Looks great!, love the color. Did you ever use your bentonite?


----------



## dizzyswimmer (Dec 12, 2006)

It does look VERY good !


----------



## Coaster (Dec 12, 2006)

OGrav said:


> Looks great!, love the color. Did you ever use your bentonite?




No, but I did end up using Super Kleer on it. I know, I know lack of patience but this was suppose to bea quick kit to beef up the cellar while I get more kits going. She's (the wife) has already drank most of what I have



. I'm happy she's enjying the wine and it's fun for me but I doubt we'll ever have aged homemade wine. AAAStinkie used this fining method in his Welch's wine and that is what this is based on.


----------



## OGrav (Dec 13, 2006)

Did the Super Kleer compact well. I haven't used any type of fining yet, trying to figure out which one might be my first foray. I have some bentonite already, but the information I have read is that it is really light and fluffy.

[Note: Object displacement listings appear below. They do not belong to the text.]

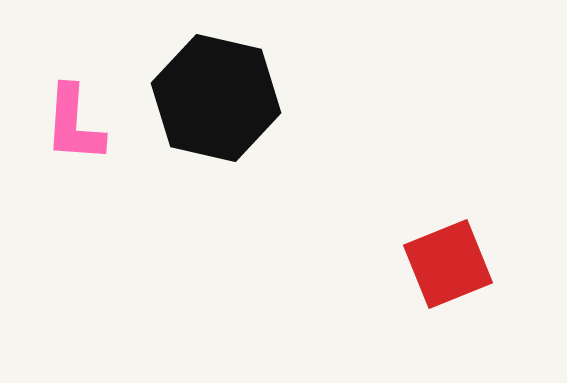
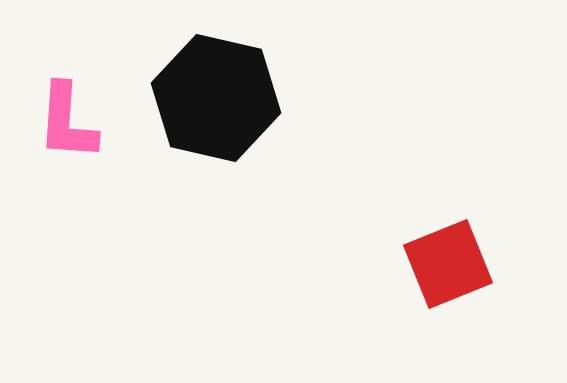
pink L-shape: moved 7 px left, 2 px up
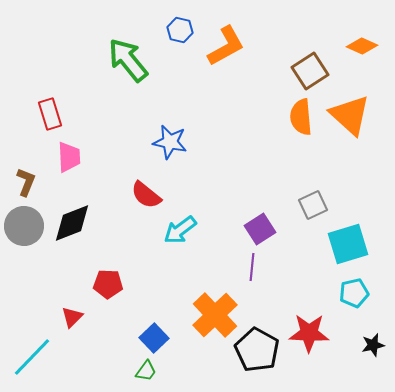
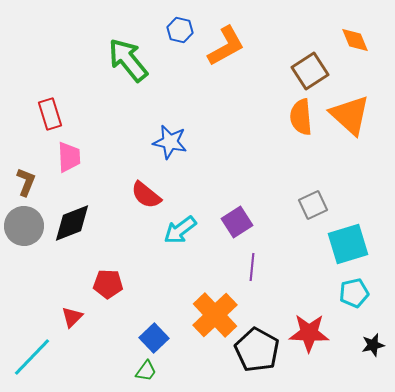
orange diamond: moved 7 px left, 6 px up; rotated 44 degrees clockwise
purple square: moved 23 px left, 7 px up
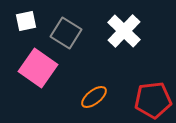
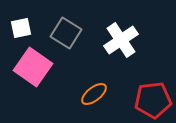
white square: moved 5 px left, 7 px down
white cross: moved 3 px left, 9 px down; rotated 12 degrees clockwise
pink square: moved 5 px left, 1 px up
orange ellipse: moved 3 px up
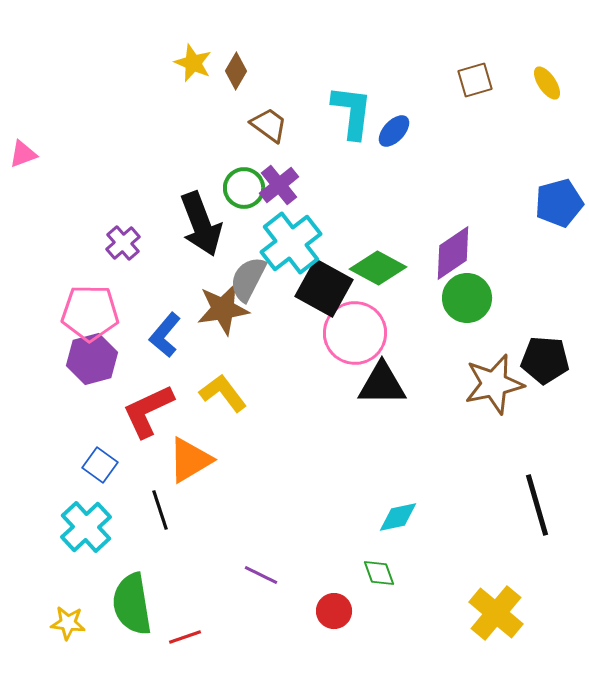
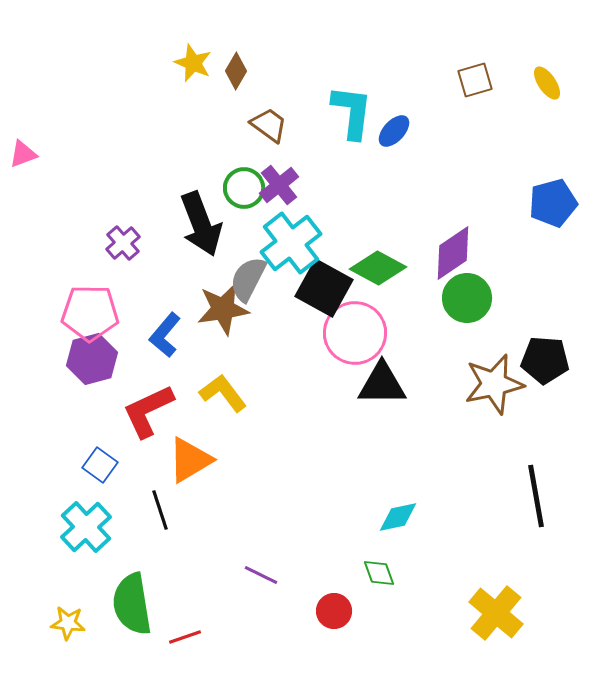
blue pentagon at (559, 203): moved 6 px left
black line at (537, 505): moved 1 px left, 9 px up; rotated 6 degrees clockwise
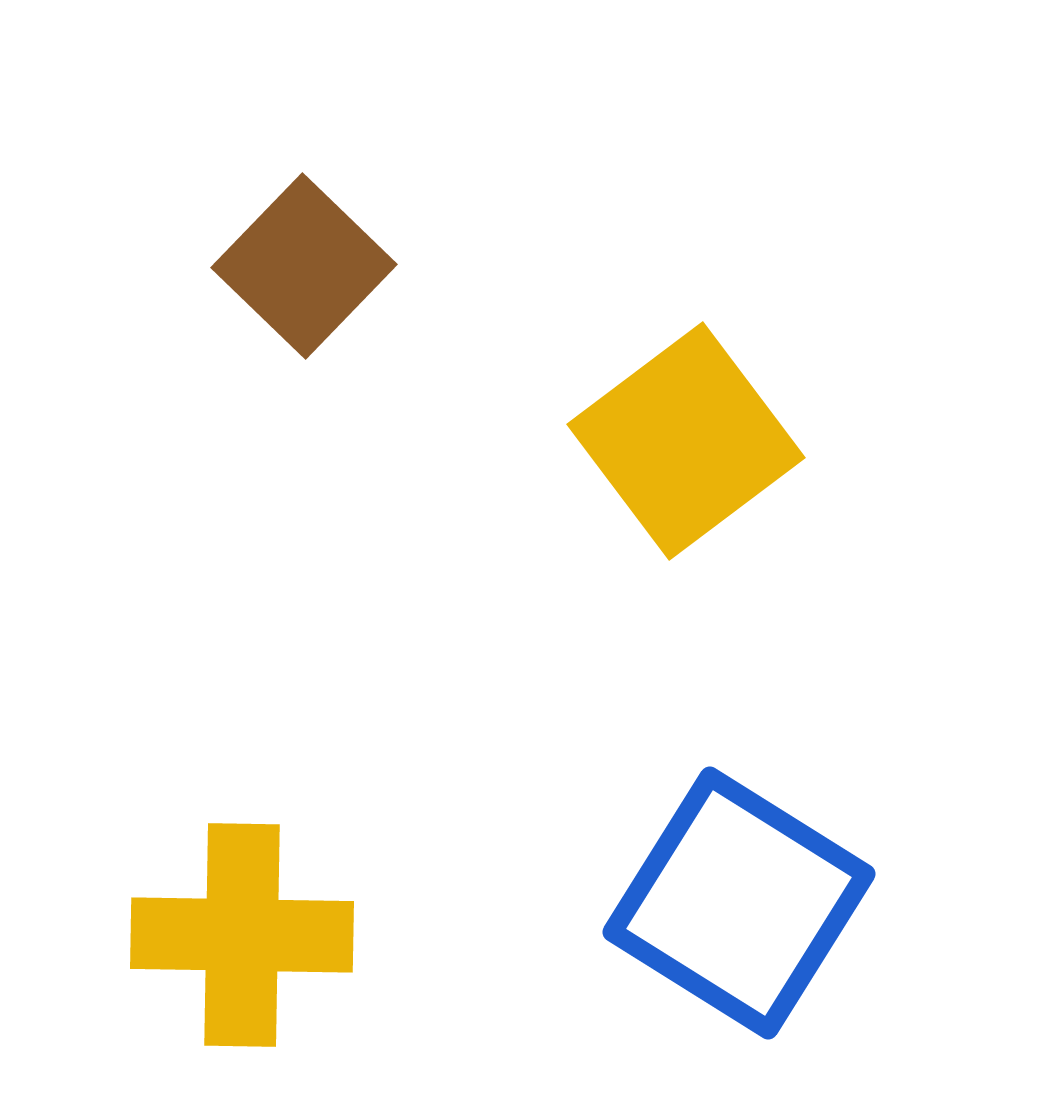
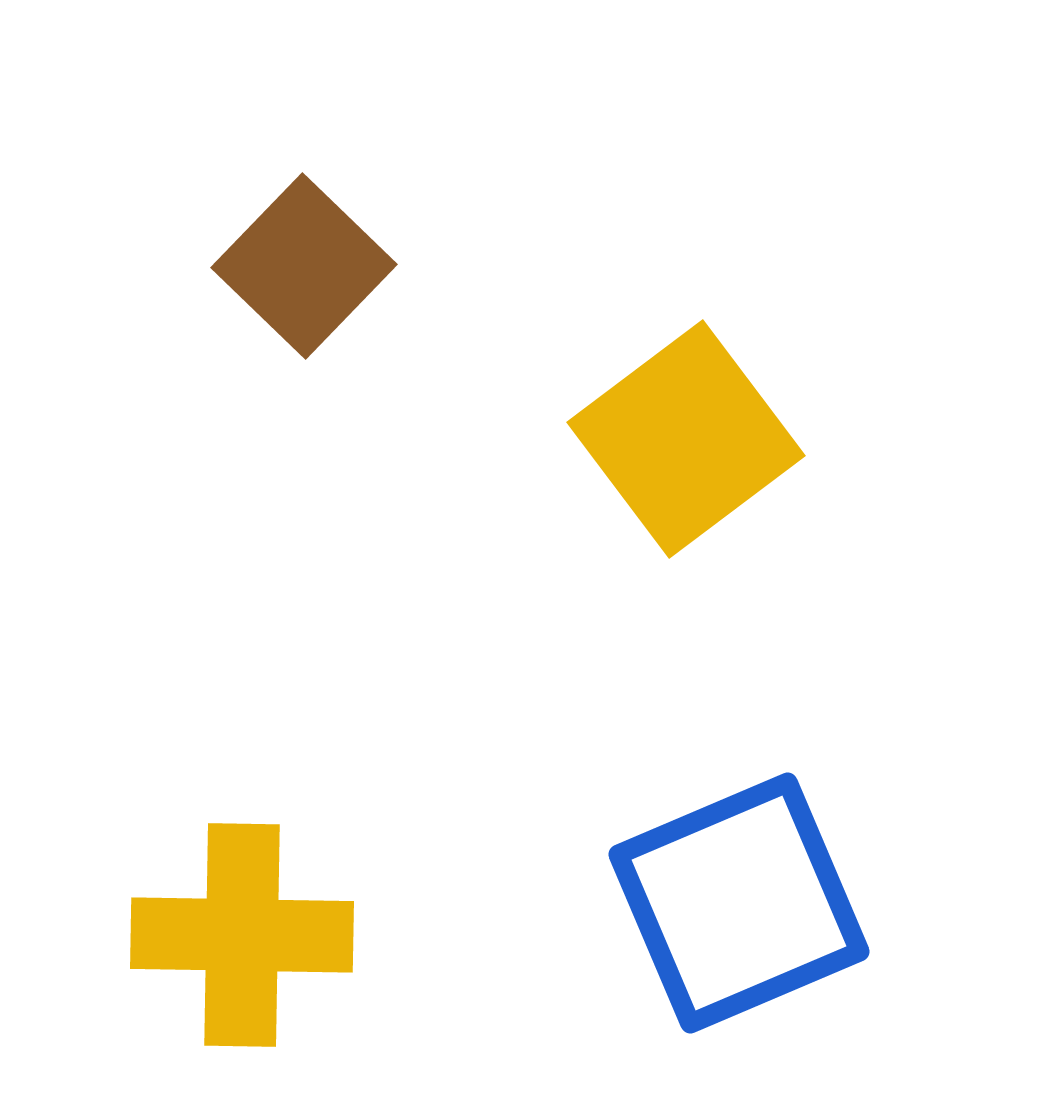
yellow square: moved 2 px up
blue square: rotated 35 degrees clockwise
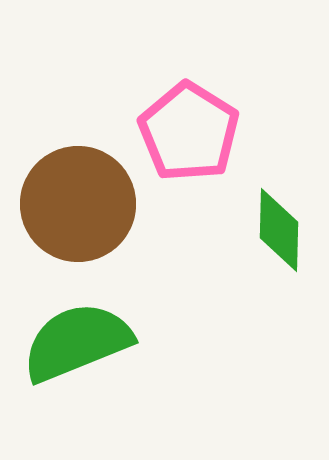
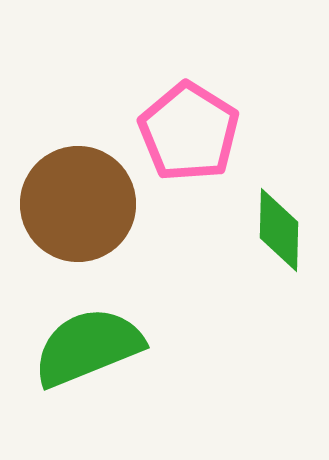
green semicircle: moved 11 px right, 5 px down
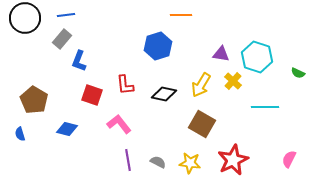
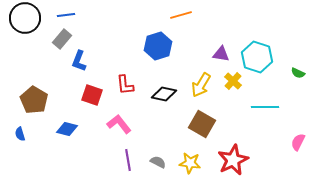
orange line: rotated 15 degrees counterclockwise
pink semicircle: moved 9 px right, 17 px up
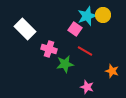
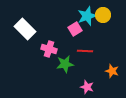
pink square: rotated 24 degrees clockwise
red line: rotated 28 degrees counterclockwise
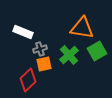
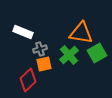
orange triangle: moved 1 px left, 5 px down
green square: moved 2 px down
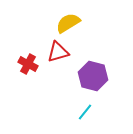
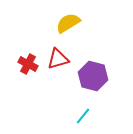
red triangle: moved 7 px down
cyan line: moved 2 px left, 4 px down
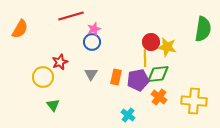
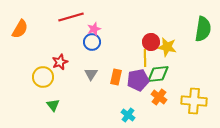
red line: moved 1 px down
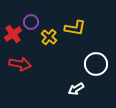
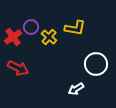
purple circle: moved 5 px down
red cross: moved 3 px down
red arrow: moved 2 px left, 4 px down; rotated 15 degrees clockwise
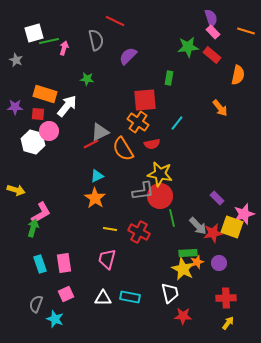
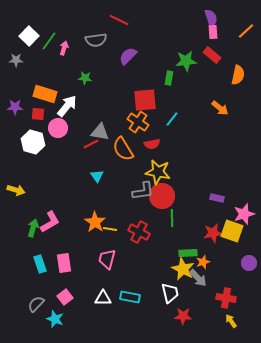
red line at (115, 21): moved 4 px right, 1 px up
orange line at (246, 31): rotated 60 degrees counterclockwise
pink rectangle at (213, 32): rotated 40 degrees clockwise
white square at (34, 33): moved 5 px left, 3 px down; rotated 30 degrees counterclockwise
gray semicircle at (96, 40): rotated 95 degrees clockwise
green line at (49, 41): rotated 42 degrees counterclockwise
green star at (188, 47): moved 2 px left, 14 px down
gray star at (16, 60): rotated 24 degrees counterclockwise
green star at (87, 79): moved 2 px left, 1 px up
orange arrow at (220, 108): rotated 12 degrees counterclockwise
cyan line at (177, 123): moved 5 px left, 4 px up
pink circle at (49, 131): moved 9 px right, 3 px up
gray triangle at (100, 132): rotated 36 degrees clockwise
yellow star at (160, 174): moved 2 px left, 2 px up
cyan triangle at (97, 176): rotated 40 degrees counterclockwise
red circle at (160, 196): moved 2 px right
orange star at (95, 198): moved 24 px down
purple rectangle at (217, 198): rotated 32 degrees counterclockwise
pink L-shape at (41, 213): moved 9 px right, 9 px down
green line at (172, 218): rotated 12 degrees clockwise
gray arrow at (198, 226): moved 52 px down
yellow square at (232, 227): moved 4 px down
orange star at (197, 262): moved 6 px right
purple circle at (219, 263): moved 30 px right
pink square at (66, 294): moved 1 px left, 3 px down; rotated 14 degrees counterclockwise
red cross at (226, 298): rotated 12 degrees clockwise
gray semicircle at (36, 304): rotated 24 degrees clockwise
yellow arrow at (228, 323): moved 3 px right, 2 px up; rotated 72 degrees counterclockwise
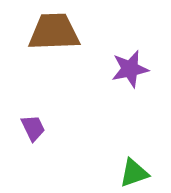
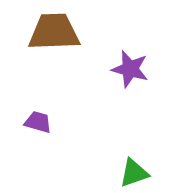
purple star: rotated 27 degrees clockwise
purple trapezoid: moved 5 px right, 6 px up; rotated 48 degrees counterclockwise
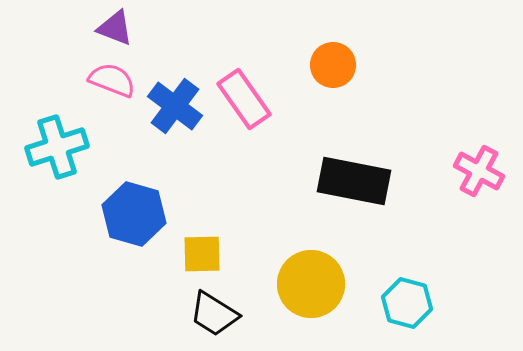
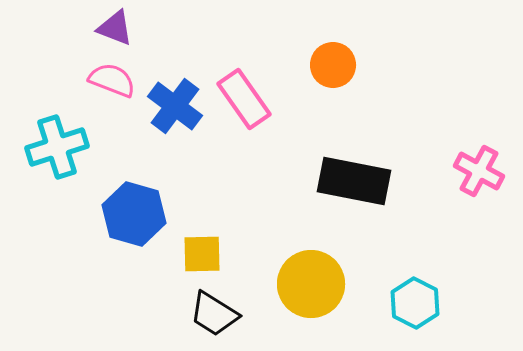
cyan hexagon: moved 8 px right; rotated 12 degrees clockwise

You better find a good hiding spot in the cellar somewhere. You must be doing something right if it's all gone.


----------



## Coaster (Dec 13, 2006)

OGrav said:


> Did the Super Kleer compact well.




Oh yes. And fast too. Since this was juice only I think there may have been less lees than normal but if you look at the pic carfully you can see them on the bottom there, a very thin layer. It was amazingly fast too, less than 2 days I would estimate and I saw it working within 12 hours.


----------



## dizzyswimmer (Dec 13, 2006)

I wouldn't use bentonite, if I were going to use Super Kleer. 




OGrav said:


> Did the Super Kleer compact well. I haven't used any type of fining yet, trying to figure out which one might be my first foray. I have some bentonite already, but the information I have read is that it is really light and fluffy. You better find a good hiding spot in the cellar somewhere. You must be doing something right if it's all gone.


 *Edited by: dizzy *


----------



## Wade E (Dec 13, 2006)

SuperKleer is always super fast and does an awesome job everytime.


----------



## OGrav (Dec 15, 2006)

I think I will have to pick some of that up. I think I will let my strawberry wine drop on it's own, but next time to speed things up a couple months, to fine.


----------



## Coaster (Dec 19, 2006)

Here it is bottled, no label yet. Think I am going to call it Hillcountry Blush.


----------



## CajunTim (Dec 19, 2006)

That looks great!


----------



## R.E.T. (Dec 26, 2006)

COASTER ????? 
GOING TO TRY YOUR RECIPE
JUST PICKED UP 5 GAL. WHITE GRAPE 100% JUICE 
GOING TO ADD BLUEBERRY I PICK LAST FALL
QUESTION IS : I GET HOME READ LABLE 
IT HAS K- META ADDED WILL THIS HURT?


R.E.T.
COWICHE WA.


----------



## Wade E (Dec 26, 2006)

HillCounty Blush huh, I like it and it looks Beautiful!


----------



## jojo (Dec 26, 2006)

awesome thread. great job!


----------



## Wade E (Dec 26, 2006)

I have used them many times. All the Welches have K-meta in them and
everyone uses them. Go for it! It is a miniscule amount just to keep it
from frmenting in the can.


*Edited by: wade *


----------



## R.E.T. (Dec 26, 2006)

thanks wade just wanted to be cautious.
will get berry out tonight 
will let everbody know how it doing.

r.e.t.


----------



## Coaster (Dec 26, 2006)

I was worried about the preservatives also so I used two packets of yeast. I mixed up the must (juice, blend, bananas, sugar, water, etc) and let it sit 12 hours. During that 12 hours I made a starter (1/2 cup water, 1/2 cup must, pinch of energizer, yeast) and every 2 hours I added another 1/2 cup of must. After 12 hours I had a vigorous starter. I dumped the starter and pitched the second packet on top (Why? Well I dunno for sure but it made me feel good). Worked like a charm.


----------



## Wade E (Dec 26, 2006)

Just dont use anything that has sorbate in it, this will give you a problem for sure!


----------